Saucy

Mr. Tidbit doesn't know why, but there seems to be a sudden profusion of "skillet sauces" — something you add to sautéed meat and maybe vegetables to produce a main dish. Campbell's and Progresso have been joined now by spice merchant McCormick, which offers no fewer than seven skillet sauces "with natural spices," including fajita, BBQ chicken, Sicilian chicken and more. The website, helpfully but a bit oddly, classifies all the sauces by flavor attributes — smoky, salty, starchy, sweet, vegetable, "garlic-onionish," yeasty and umami.
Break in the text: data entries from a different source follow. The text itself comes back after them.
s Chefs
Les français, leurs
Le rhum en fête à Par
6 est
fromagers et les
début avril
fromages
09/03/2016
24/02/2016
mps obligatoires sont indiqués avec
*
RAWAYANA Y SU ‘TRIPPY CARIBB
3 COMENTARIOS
In one of those probably-not-coincidences that Mr. Tidbit has never understood, all three brands of skillet sauces come in 9-ounce foil pouches.

Corny

New from Keebler's Club brand of crackers are Cornbread Cracker Bites, in two flavors: homestyle and jalapeño. Mr. Tidbit would allow that although the thick little yellow items are more like cornbread than, say, potato chips are like cornbread, they are far more like crackers than they are like cornbread. But they're not bad. And the jalapeño flavor is pretty spicy.

Snacky

Mr. Tidbit isn't sure why he delayed discussing the new Hillshire Snacking products when they first appeared earlier this year, but with the end of the year looming he wants to be sure to get them off his list. Maybe he was uncomfortable discussing Hillshire Snacking because that's the name of the products — Hillshire Snacking — and it keeps looking like he's forgotten the noun. In any case there are two lines:

One is grilled chicken bites with a choice of three dipping sauces. At the discount store where Mr. Tidbit found them, the 3.25-ounce trays were $2.29.
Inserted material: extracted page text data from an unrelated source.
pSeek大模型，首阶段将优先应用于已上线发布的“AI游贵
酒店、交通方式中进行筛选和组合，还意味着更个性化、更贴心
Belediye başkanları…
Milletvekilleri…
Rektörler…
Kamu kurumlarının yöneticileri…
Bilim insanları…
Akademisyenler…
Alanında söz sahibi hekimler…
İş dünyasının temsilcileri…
The other is four different cracker-cheese-sausage combinations called "small plates." But make that toast rounds, not crackers. Think basic Lunchables, but well up the food chain from that. The cheese-and-sausage combinations are Italian dry salami and Gouda, hot Calabrese salami and pepper Jack, Genoa salami and Gouda, and peppered salami and Gouda. Mr. Tidbit should note that the sausage is so upscale that in every case the package spells it "salame." These 3.2-ounce packages were $2.79, compared with the similar but far less trendy Lunchables in similar-size packages, which were $1.74 at the same store.